Stretching across Eurasia and Africa, with its huge ribbon of newly-developed infrastructure, the high-profile Belt and Road Initiative stands out as a refreshing example of growth for manufacturers and producers in China's energy-guzzling heavy industries-that are grappling with the thorny issue of overcapacity at home-analysts said.
The infrastructure-hungry nations along the route may generate enormous demand for industrial metals and energy, said Zhu Yi, a Hong Kong-based analyst at Bloomberg Intelligence.
For Asia alone, the region's infrastructure financing needs will reach an estimated $8.2 trillion or even more from 2010 to 2020, with about $4 trillion to $6 trillion in investments going to countries and regions covered by the Belt and Road strategy, according to the Asian Development Bank.
"Experience shows that every 100 million-yuan ($15 million) of spending on railway construction can contribute as much as 3,000 metric tons to steel demand," said Wu Yuetao, senior researcher at government think tank China Center for International Economic Exchanges.

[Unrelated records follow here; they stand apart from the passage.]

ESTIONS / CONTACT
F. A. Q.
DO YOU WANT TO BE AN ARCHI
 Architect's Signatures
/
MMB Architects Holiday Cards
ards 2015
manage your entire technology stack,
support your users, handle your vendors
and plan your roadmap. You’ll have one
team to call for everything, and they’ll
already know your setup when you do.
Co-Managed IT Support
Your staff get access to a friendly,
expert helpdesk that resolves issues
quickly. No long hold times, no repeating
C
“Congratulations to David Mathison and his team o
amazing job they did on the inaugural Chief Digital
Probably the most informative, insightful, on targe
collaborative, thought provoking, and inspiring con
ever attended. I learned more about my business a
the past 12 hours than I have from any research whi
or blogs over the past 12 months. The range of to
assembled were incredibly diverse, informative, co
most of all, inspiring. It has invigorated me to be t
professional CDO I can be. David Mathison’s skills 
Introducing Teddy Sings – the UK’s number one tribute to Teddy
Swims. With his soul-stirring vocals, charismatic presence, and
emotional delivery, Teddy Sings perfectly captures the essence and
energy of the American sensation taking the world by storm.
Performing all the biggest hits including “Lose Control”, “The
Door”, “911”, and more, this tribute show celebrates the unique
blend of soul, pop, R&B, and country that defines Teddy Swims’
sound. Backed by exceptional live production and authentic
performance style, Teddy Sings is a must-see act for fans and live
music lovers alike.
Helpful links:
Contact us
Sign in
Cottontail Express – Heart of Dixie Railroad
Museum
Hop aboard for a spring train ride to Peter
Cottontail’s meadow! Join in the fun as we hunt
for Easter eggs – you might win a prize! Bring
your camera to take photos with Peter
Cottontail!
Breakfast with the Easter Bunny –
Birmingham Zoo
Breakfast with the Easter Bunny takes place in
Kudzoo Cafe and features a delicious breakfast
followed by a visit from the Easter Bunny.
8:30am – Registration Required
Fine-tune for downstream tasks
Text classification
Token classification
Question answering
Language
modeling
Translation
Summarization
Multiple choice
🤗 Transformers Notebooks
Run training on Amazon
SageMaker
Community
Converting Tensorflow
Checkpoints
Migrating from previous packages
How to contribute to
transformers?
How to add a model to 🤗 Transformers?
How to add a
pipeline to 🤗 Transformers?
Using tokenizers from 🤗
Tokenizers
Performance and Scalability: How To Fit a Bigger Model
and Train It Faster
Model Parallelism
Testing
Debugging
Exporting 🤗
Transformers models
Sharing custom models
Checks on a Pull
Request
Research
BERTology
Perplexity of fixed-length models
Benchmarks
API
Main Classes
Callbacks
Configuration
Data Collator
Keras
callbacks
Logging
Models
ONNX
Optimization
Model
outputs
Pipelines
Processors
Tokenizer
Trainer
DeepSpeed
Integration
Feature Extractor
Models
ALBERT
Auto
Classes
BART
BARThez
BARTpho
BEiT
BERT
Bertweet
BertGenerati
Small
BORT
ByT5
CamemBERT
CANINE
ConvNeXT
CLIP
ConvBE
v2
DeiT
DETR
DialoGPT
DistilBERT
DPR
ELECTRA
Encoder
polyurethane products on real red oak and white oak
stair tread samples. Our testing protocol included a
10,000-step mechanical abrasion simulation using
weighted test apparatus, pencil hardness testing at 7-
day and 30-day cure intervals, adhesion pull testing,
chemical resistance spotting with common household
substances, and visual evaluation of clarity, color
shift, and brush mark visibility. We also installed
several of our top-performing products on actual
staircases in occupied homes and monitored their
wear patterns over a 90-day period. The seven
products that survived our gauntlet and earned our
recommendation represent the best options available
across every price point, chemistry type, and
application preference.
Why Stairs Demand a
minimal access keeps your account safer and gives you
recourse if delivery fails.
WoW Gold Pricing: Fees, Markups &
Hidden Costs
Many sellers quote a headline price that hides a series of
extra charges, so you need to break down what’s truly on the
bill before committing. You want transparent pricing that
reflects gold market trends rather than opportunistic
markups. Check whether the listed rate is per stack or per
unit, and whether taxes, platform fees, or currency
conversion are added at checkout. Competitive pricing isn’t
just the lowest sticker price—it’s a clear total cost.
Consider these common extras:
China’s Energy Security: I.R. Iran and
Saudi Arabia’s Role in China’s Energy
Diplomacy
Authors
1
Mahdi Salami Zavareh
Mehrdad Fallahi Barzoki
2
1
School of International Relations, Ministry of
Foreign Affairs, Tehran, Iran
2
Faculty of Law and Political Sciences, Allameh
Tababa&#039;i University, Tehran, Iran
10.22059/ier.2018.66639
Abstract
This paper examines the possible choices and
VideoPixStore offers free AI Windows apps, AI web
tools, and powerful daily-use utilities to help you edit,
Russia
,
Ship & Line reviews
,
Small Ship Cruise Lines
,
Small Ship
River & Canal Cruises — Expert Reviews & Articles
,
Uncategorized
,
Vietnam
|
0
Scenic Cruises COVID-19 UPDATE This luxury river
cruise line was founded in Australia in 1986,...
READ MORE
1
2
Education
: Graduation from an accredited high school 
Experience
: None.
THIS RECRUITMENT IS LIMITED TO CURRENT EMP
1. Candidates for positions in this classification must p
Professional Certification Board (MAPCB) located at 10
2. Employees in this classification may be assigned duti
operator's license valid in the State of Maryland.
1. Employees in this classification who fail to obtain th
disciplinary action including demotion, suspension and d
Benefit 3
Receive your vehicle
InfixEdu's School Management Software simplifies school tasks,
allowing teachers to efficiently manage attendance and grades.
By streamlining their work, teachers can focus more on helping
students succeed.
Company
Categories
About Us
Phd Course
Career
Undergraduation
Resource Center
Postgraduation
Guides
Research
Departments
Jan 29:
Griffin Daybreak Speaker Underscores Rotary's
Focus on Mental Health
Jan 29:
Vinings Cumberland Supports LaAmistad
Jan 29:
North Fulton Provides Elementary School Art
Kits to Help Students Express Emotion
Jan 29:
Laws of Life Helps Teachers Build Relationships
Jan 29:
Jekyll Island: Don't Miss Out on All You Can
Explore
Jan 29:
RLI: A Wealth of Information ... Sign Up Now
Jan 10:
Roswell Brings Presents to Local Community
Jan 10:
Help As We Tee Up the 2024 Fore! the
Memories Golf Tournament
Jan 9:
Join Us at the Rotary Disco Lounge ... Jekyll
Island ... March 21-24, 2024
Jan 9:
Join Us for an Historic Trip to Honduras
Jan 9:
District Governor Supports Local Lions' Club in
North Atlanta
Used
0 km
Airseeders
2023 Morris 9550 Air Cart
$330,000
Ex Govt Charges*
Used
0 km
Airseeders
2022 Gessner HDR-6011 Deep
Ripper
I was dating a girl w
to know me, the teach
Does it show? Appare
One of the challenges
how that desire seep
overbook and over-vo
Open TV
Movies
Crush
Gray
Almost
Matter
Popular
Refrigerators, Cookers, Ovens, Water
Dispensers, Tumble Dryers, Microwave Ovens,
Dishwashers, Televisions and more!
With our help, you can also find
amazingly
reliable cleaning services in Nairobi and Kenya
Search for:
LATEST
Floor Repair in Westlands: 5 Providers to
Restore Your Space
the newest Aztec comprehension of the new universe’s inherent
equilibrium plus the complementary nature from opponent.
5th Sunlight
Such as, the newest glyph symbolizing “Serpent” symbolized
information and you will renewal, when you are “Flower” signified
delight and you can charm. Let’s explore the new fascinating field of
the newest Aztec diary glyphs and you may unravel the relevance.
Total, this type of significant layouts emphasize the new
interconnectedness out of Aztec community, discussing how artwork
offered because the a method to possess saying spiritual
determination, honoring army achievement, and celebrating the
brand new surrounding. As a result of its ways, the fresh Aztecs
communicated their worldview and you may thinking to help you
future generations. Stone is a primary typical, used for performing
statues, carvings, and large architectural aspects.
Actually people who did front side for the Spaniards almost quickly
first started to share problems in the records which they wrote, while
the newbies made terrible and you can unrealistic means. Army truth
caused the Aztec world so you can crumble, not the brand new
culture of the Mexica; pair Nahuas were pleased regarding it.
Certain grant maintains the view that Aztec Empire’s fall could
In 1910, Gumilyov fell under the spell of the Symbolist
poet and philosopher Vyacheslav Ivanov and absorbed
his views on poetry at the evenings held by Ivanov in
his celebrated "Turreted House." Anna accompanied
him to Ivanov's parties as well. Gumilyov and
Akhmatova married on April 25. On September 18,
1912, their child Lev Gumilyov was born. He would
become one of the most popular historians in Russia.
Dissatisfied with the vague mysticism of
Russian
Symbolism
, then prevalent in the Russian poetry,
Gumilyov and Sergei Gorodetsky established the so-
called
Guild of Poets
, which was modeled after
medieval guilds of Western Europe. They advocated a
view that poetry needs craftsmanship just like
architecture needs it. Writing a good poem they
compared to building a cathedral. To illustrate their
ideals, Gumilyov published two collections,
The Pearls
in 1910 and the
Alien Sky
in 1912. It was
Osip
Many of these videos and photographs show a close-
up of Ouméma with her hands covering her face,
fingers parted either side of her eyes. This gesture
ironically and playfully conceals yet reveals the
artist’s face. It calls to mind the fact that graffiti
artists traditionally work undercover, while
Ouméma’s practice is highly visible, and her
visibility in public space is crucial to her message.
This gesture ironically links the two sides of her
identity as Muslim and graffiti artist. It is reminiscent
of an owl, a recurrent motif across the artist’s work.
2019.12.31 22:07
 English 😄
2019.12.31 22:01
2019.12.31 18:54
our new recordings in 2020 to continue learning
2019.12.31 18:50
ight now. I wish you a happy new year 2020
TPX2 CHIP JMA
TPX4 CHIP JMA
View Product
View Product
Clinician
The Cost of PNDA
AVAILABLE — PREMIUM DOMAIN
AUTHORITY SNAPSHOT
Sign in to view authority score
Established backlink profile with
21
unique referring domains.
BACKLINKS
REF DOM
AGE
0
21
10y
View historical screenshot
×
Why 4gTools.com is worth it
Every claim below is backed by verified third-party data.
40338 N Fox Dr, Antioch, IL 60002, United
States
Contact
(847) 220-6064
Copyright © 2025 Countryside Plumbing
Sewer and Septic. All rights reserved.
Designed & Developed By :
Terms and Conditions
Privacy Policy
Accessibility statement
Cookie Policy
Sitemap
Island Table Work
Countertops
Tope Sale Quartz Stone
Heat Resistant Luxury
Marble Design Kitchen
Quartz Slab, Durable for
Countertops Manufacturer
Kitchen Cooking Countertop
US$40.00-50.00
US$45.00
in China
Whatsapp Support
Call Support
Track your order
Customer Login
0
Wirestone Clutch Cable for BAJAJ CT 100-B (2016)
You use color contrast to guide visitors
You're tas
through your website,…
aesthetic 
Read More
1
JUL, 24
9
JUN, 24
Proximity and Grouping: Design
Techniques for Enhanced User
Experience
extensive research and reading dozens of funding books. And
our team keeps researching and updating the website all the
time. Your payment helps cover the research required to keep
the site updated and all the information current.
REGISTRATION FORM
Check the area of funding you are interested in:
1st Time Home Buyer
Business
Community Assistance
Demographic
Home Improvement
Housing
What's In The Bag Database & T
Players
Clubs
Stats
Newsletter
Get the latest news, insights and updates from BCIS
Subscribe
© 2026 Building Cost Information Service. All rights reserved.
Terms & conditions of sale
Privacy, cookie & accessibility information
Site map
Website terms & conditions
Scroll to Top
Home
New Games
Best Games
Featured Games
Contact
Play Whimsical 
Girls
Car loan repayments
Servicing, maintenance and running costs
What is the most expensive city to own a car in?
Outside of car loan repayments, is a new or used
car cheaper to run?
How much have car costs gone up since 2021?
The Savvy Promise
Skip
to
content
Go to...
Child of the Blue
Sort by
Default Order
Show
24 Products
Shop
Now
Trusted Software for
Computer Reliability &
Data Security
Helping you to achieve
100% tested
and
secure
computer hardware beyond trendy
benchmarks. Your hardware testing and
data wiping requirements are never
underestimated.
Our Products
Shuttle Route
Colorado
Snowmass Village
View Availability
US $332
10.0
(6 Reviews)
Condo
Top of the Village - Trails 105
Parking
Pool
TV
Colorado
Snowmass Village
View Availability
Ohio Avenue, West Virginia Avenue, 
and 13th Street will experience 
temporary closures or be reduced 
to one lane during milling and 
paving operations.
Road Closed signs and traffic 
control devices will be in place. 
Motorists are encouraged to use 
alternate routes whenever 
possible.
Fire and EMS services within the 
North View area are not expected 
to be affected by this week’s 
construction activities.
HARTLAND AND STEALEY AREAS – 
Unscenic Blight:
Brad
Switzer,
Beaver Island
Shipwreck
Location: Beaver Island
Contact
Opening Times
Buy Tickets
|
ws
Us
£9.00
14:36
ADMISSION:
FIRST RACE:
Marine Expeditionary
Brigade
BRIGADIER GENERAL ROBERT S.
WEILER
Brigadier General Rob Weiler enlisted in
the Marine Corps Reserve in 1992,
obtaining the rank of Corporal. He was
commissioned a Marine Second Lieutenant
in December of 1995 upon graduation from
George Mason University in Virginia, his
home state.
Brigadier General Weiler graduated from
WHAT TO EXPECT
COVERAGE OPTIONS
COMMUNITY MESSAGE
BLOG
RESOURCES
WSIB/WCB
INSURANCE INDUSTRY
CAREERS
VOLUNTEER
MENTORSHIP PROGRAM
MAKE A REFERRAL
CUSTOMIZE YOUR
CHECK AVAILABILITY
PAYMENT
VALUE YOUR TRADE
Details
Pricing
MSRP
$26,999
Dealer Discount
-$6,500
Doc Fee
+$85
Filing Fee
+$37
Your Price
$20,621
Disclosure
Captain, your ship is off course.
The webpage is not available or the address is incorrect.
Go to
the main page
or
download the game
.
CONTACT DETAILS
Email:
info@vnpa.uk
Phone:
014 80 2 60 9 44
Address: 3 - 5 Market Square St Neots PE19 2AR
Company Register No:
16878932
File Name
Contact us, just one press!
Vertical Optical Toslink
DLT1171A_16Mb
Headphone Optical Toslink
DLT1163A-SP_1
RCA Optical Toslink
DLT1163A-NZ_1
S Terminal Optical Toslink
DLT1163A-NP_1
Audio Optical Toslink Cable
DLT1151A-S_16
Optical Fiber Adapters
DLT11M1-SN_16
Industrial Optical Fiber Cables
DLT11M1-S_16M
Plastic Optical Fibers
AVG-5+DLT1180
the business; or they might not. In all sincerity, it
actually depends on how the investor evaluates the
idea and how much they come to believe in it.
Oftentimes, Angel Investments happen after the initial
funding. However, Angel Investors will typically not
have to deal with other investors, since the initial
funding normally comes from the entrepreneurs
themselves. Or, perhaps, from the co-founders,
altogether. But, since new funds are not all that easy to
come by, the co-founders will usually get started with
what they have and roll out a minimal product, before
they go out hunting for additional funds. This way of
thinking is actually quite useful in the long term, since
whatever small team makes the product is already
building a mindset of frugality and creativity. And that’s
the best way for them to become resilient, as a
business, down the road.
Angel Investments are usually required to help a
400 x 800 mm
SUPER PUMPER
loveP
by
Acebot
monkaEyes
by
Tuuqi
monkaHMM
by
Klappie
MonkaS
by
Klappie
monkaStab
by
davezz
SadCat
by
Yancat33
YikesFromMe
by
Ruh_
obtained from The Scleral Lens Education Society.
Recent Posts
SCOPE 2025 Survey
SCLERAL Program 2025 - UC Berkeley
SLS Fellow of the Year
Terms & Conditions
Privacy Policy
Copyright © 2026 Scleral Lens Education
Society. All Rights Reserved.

India, Brazil and the African countries, in particular, are set to take the torch of progress from China with a growing appetite for steel and other basic materials in the construction of infrastructure projects.
This may deliver some respite to the overcapacity woes in China, which is facing the daunting task of slashing steel production capacity by up to 150 million tons by 2020, said Zhu.